On 24 April 2024, the name ban against the now 33-year-old defendant Philip Patrick Westh was lifted.

Westh's trial began on 14 May 2024 at Næstved Court House. There, he admitted long-term kidnapping, sexual relationship other than intercourse, illegal coercion and violence against the 13-year-old girl. She was bound with plastic strips when the police found her at Westh's residence. He also admitted possession of child pornography. He pleaded not guilty to the rest of the charges, which included attempted murder against the 13-year-old, murder of Emilie Meng and attempted rape and kidnapping of a 15-year-old Efterskole student in Sorø.

In June, Westh was found guilty of the murder of Emilie Meng and the abductions of two other girls, and was sentenced to life imprisonment. Westh's attorney announced that the ruling would be appealed. In late 2025, Westh withdrew his appeal. In May 2026, he confessed to the murder of Emilie Meng.

== Legacy ==
The case was widely reported in the media. Three years after her disappearance, on 22 August 2019, television station TV 2 published a documentary named Hvor er politiet? (Where are the police?) A few months later, broadcaster DR released a documentary series titled Emilie Meng – en efterforskning går galt (Emilie Meng – an investigation goes wrong). During two seasons in 2019 and 2020, the B.T. made 22 episodes of the podcast series Emilie Meng Mysteriet (The Emilie Meng Mystery).
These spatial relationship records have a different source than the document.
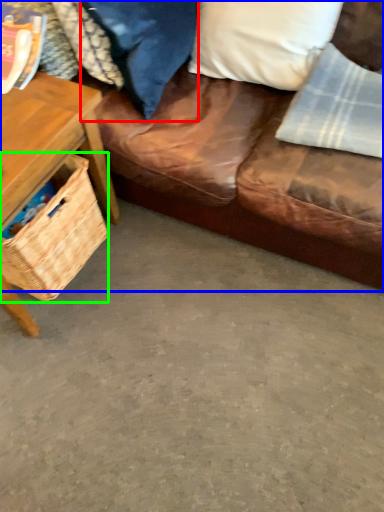
Question: Estimate the real-world distances between objects in this image. Which object is farther from pillow (highlighted by a red box), studio couch (highlighted by a blue box) or picnic basket (highlighted by a green box)?

Choices:
 (A) studio couch
 (B) picnic basket

Answer: (B)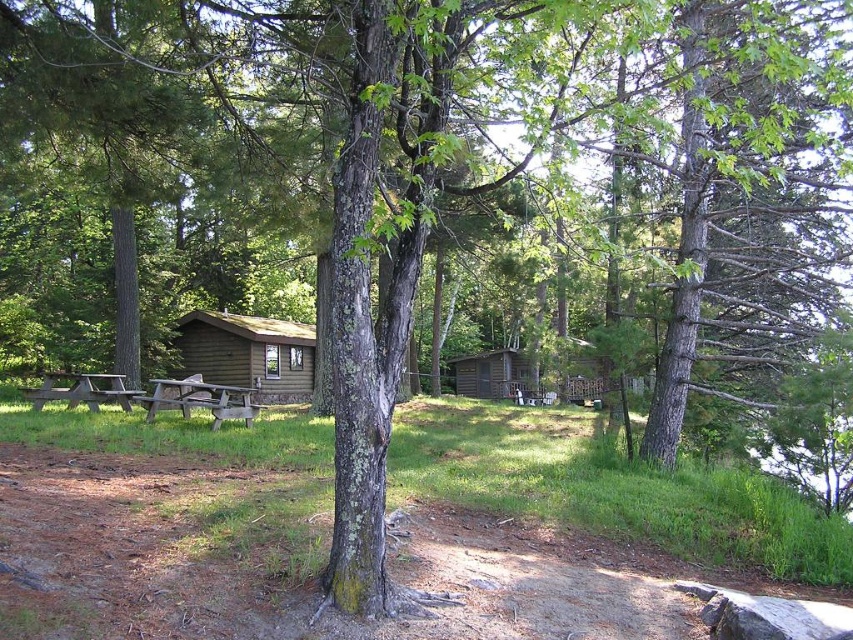
You are standing at the center of the dirt path and see both the wooden picnic table at lower left and the brown wooden picnic table at left. Which picnic table is positioned more to the left side of the scene?

The brown wooden picnic table at left is positioned more to the left side of the scene because the wooden picnic table at lower left is to the right of it.

You are a hiker who just arrived at the campsite. You need to go from the brown wooden picnic table at left to the wooden cabin at center. Which direction should you head?

The wooden cabin at center is to the right of the brown wooden picnic table at left, so you should head to the right.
In August 2020, a true crime book titled Pigen der forsvandt (The girl who disappeared) authored by Jesper Vestergaard Larsen and Bo Nordström Weile was published by People's Press. In 2021, a four-episode documentary by streaming service Discovery+ premiered under the name Nogen ved noget om Emilie Meng (Someone knows something about Emilie Meng). A Netflix documentary entitled A Friend, a Murderer came out on March 5, 2026.